Last year, many Russians preferred to spend their May holidays, which usually last from May 1 to 10, in Russia. The key factors for choosing domestic tourist destinations were shorter flights and the absence of visas, a TUI representative explained.
Today 6.5% of all Russian families have multiple children and account for bringing up nearly 20% of the nation’s children. To support them, Director of the Russian Institute for Demography, Migration and Regional Development, Yury Krupnov, has sent Russian President Vladimir Putin a draft federal law ‘On the Status of Large Families’ hammered out jointly with the expert community, Izvestia writes.
Krupnov informed the paper that the new legislation’s objective is to drastically change the status of multi-child families (there are 1.5 million of them in Russia), which will make it possible to solve demographic problems by 2030.
"The concept of the federal law On the status of Large Families has been developed in compliance with the presidential decree of May 7, 2012, On Measures to Implement the Demographic Policy of the Russian Federation.

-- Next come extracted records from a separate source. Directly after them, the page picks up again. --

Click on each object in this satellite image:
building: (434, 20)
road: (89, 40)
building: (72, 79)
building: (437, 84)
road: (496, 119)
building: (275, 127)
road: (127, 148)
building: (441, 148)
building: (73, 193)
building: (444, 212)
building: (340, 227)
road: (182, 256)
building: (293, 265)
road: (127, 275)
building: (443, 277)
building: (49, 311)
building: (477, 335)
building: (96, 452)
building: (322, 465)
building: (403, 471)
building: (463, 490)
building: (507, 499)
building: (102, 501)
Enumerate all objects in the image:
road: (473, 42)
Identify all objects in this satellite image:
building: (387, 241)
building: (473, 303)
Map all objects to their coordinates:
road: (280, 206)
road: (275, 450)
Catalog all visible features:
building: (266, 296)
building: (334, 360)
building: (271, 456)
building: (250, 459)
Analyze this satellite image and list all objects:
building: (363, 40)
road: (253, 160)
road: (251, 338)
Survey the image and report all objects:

We discussed the document with associations of large families in various regions of Russia, and all of them supported it," he said.
To implement the proposed law, a state-controlled fund to support large families, called the Foundation of the Future, is to be established. Financing for the program will come from the federal and regional budgets, contributions from raw material sales and "the tax in favor of the future." In addition, a tax on small families is planned to be implemented.
However, Andrey Korotayev, Head of the Laboratory for Monitoring the Risks of Socio-Political Destabilization at the Higher School of Economics, believes that the small-family tax will not become a popular measure, adding that it is practically impossible to implement this idea.
"It will be better to resort to well-proven methods, for example, solving the housing problem, since this works. A small-family tax could be imposed as a pilot project in one Russian region. If the results are positive, the initiative can be considered at the federal level. However, imposing this tax across Russia simultaneously is impossible," the expert emphasized.